Other secured notes payable
 
14,871

 
16,529

Debt issuance costs
 
(422
)
 
(493
)
Total other secured notes payable
 
14,449

 
16,036

Total secured notes payable
 
2,327,065

 
1,926,724

Total secured long-term debt
 
9,576,469

 
8,681,791

Total long-term debt
 
$
17,527,497

 
$
16,244,794


Collateral Trust Bonds

During the nine months ended February 29, 2016, we issued a total of $1,450 million collateral trust bonds with an average coupon of 2.48% and maturities ranging between 2019 and 2025. On February 16, 2016, we redeemed $300 million of 3.05% collateral trust bonds due March 1, 2016. The premium and unamortized issuance costs totaling $0.3 million were recorded as a loss on early extinguishment of debt during the third quarter of fiscal year 2016.

Unsecured Notes Payable
As of February 29, 2016 and May 31, 2015, we had unsecured notes payable totaling $4,786 million and $4,407 million, respectively, outstanding under bond purchase agreements with the FFB and a bond guarantee agreement with RUS issued under the Guaranteed Underwriter Program, which provides guarantees to the FFB. We pay RUS a fee of 30 basis points per year on the total amount borrowed. As of February 29, 2016, $4,786 million of unsecured notes payable outstanding under the Guaranteed Underwriter Program require us to place mortgage notes on deposit in an amount at least equal to the principal balance of the notes outstanding. See “Note 3—Loans and Commitments” for additional information on the mortgage notes held on deposit and the triggering events that result in these mortgage notes becoming pledged as collateral. During the nine months ended February 29, 2016, we borrowed $400 million under the Guaranteed Underwriter Program. As of February 29, 2016, we had up to $350 million available under committed loan facilities from the Federal Financing Bank as part of this program. We are required to maintain collateral on deposit in an amount at least equal to the balance of debt outstanding to the FFB under this program. On September 28, 2015, we received a commitment from RUS to guarantee a loan from the Federal Financing Bank for additional funding of $250 million as part of the Guaranteed Underwriter Program. As a result, we will have an additional $250 million available under the Guaranteed Underwriter Program with a 20-year maturity repayment period during the three-year period following the date of closing.

- [Data provided]

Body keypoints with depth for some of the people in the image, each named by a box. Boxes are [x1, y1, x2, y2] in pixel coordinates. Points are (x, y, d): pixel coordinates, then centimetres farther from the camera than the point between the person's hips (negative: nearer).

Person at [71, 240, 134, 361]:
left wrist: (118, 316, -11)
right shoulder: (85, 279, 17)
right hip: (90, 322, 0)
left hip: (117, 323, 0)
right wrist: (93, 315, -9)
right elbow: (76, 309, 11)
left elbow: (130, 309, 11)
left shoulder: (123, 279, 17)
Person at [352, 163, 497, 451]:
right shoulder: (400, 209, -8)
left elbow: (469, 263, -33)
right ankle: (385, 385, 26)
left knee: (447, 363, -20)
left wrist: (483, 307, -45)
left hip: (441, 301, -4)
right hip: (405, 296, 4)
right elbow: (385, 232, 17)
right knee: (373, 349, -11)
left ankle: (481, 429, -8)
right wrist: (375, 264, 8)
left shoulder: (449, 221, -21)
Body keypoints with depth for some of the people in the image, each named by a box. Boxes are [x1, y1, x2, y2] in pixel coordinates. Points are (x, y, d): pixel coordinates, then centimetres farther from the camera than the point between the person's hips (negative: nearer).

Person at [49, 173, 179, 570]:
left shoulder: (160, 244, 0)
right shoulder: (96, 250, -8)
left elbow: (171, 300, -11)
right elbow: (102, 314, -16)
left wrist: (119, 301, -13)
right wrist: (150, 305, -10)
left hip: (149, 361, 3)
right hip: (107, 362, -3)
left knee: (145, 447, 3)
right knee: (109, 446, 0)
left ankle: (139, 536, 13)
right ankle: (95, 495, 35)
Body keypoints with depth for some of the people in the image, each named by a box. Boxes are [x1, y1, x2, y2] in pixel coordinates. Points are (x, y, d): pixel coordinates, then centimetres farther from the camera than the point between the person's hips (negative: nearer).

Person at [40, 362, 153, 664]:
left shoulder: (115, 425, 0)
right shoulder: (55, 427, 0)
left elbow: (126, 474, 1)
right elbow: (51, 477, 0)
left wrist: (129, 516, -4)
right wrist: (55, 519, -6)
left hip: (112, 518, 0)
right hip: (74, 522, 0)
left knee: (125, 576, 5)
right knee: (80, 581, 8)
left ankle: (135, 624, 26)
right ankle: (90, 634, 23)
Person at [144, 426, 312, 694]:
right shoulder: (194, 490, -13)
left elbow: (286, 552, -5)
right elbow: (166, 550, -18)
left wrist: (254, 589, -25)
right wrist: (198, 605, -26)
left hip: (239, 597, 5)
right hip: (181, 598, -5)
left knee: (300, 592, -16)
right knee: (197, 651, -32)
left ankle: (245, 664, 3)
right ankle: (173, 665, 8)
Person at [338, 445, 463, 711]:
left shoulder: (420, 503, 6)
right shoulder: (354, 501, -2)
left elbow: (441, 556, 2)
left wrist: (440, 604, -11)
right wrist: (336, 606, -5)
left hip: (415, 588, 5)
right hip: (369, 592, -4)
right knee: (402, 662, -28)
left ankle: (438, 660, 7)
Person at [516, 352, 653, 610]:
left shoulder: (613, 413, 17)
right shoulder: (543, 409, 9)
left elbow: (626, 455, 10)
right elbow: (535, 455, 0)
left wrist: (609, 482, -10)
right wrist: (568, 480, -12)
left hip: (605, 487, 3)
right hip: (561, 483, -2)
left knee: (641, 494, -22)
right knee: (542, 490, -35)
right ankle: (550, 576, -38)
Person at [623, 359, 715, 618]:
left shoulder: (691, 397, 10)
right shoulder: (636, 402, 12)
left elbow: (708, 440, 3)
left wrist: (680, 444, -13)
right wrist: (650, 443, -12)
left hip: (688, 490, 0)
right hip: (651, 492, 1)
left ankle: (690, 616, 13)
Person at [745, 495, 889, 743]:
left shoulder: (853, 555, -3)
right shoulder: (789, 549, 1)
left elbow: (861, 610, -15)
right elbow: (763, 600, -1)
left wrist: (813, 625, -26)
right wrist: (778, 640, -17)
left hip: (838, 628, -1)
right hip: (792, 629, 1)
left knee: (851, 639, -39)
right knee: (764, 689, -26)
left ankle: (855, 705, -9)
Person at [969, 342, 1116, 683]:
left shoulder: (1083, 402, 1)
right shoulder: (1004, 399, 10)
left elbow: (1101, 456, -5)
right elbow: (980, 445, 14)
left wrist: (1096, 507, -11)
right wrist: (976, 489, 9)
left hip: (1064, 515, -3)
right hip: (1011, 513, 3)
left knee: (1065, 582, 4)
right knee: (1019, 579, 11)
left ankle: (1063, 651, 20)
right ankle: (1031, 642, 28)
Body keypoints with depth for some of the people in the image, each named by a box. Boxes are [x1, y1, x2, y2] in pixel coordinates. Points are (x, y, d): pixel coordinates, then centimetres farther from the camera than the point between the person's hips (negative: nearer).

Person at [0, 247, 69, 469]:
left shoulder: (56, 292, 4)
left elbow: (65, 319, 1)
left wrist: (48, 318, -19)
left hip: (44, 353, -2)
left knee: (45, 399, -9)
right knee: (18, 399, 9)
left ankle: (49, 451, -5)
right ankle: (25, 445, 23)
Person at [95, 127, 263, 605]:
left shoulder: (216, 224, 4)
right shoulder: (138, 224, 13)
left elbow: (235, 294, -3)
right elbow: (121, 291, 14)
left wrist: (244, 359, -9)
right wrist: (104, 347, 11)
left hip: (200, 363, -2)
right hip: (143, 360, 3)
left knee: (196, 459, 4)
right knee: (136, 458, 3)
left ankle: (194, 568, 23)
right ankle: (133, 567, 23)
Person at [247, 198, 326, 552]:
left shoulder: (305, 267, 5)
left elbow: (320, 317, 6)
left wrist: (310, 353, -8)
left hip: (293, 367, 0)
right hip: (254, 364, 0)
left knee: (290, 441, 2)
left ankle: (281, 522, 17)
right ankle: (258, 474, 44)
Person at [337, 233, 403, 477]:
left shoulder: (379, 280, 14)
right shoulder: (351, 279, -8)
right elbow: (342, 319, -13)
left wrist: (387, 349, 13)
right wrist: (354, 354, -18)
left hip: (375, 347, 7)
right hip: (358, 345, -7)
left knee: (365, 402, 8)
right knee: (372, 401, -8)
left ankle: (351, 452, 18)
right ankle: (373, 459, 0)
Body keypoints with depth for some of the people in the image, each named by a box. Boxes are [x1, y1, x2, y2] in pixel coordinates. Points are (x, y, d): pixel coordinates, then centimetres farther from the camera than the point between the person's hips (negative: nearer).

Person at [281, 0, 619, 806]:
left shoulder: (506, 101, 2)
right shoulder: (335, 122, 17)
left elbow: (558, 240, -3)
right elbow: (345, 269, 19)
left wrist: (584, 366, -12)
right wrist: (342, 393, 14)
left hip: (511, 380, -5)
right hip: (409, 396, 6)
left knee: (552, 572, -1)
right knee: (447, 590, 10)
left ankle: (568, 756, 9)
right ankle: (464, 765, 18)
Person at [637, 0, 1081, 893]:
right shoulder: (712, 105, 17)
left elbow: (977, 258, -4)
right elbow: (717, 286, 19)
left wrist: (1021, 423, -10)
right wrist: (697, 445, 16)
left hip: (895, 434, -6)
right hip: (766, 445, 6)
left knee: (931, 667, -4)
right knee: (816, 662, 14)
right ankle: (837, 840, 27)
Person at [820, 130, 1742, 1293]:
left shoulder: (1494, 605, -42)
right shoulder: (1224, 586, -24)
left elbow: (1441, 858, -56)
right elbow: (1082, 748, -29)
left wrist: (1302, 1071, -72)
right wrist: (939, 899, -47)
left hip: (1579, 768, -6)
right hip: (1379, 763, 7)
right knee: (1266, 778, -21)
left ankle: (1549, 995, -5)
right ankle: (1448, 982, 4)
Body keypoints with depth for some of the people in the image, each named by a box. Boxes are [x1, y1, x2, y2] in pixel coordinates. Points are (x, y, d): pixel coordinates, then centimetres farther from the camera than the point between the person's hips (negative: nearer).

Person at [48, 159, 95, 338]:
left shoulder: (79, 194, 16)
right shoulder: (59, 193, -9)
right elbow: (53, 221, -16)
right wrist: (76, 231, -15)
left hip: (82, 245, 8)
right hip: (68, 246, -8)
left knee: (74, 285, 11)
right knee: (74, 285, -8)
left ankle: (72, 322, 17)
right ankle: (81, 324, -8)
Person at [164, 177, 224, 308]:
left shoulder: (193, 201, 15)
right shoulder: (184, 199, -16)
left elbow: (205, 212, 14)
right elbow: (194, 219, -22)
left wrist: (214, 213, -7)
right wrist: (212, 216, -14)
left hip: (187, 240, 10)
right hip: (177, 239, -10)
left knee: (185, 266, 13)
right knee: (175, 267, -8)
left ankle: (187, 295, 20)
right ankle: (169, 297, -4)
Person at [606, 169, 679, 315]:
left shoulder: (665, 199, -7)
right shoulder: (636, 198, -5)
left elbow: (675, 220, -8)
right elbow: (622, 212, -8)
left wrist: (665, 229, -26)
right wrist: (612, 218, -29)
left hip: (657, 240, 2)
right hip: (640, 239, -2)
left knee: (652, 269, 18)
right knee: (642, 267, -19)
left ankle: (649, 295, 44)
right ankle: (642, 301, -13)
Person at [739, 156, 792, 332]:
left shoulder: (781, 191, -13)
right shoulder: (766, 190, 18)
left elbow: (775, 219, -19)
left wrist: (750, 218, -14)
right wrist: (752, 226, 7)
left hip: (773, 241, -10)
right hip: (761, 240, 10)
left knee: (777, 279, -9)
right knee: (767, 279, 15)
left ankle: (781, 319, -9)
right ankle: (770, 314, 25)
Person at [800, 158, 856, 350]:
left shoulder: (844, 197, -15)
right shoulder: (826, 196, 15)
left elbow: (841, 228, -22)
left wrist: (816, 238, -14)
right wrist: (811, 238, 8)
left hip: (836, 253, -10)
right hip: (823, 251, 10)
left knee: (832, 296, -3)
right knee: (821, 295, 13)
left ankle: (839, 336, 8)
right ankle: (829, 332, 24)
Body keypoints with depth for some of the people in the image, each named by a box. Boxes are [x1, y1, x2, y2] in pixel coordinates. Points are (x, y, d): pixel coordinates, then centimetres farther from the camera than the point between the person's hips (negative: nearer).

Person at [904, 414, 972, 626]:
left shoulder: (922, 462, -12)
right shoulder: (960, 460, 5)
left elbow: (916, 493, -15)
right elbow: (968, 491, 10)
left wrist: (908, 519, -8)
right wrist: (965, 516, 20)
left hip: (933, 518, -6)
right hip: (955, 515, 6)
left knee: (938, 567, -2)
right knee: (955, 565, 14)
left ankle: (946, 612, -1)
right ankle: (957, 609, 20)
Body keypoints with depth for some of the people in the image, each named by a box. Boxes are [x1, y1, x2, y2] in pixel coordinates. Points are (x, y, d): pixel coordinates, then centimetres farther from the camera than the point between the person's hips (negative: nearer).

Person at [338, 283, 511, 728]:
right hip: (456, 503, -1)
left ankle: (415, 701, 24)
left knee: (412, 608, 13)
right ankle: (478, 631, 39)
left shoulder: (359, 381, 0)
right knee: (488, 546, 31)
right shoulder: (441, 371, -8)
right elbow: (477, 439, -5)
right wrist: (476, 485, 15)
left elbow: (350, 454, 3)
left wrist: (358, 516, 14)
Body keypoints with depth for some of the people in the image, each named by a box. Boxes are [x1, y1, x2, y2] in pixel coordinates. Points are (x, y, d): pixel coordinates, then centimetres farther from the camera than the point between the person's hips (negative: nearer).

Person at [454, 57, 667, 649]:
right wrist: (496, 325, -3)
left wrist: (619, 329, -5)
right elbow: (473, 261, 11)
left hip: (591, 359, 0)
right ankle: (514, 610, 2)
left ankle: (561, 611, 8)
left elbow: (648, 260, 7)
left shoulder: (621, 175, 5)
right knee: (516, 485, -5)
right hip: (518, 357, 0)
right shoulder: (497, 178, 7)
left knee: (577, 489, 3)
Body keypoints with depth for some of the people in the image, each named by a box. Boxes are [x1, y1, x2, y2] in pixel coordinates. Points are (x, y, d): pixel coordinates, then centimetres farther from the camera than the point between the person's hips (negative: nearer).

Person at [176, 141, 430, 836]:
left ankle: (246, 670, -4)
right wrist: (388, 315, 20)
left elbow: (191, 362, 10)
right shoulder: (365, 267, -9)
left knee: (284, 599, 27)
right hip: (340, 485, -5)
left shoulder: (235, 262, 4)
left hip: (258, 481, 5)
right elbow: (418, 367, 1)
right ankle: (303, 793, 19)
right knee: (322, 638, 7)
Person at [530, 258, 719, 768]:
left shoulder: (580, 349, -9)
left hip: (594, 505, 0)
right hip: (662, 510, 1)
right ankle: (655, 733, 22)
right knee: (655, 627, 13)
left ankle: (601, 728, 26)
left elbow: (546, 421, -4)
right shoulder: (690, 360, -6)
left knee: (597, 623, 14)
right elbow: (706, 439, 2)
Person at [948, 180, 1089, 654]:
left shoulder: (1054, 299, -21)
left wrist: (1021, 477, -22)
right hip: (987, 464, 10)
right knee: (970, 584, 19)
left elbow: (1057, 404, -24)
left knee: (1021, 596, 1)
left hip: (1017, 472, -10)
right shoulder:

- [Brief 1] From the long-term debt excerpt, copy word for word the portion from "Total long-term debt" up to and including "fiscal year 2016.".
- [Brief 2] According to the long-term debt excerpt, what fee is paid to RUS each year on the total amount borrowed?

- [Expected output 1]
Total long-term debt
 
$
17,527,497

 
$
16,244,794


Collateral Trust Bonds

During the nine months ended February 29, 2016, we issued a total of $1,450 million collateral trust bonds with an average coupon of 2.48% and maturities ranging between 2019 and 2025. On February 16, 2016, we redeemed $300 million of 3.05% collateral trust bonds due March 1, 2016. The premium and unamortized issuance costs totaling $0.3 million were recorded as a loss on early extinguishment of debt during the third quarter of fiscal year 2016.

- [Expected output 2] 30 basis points per year.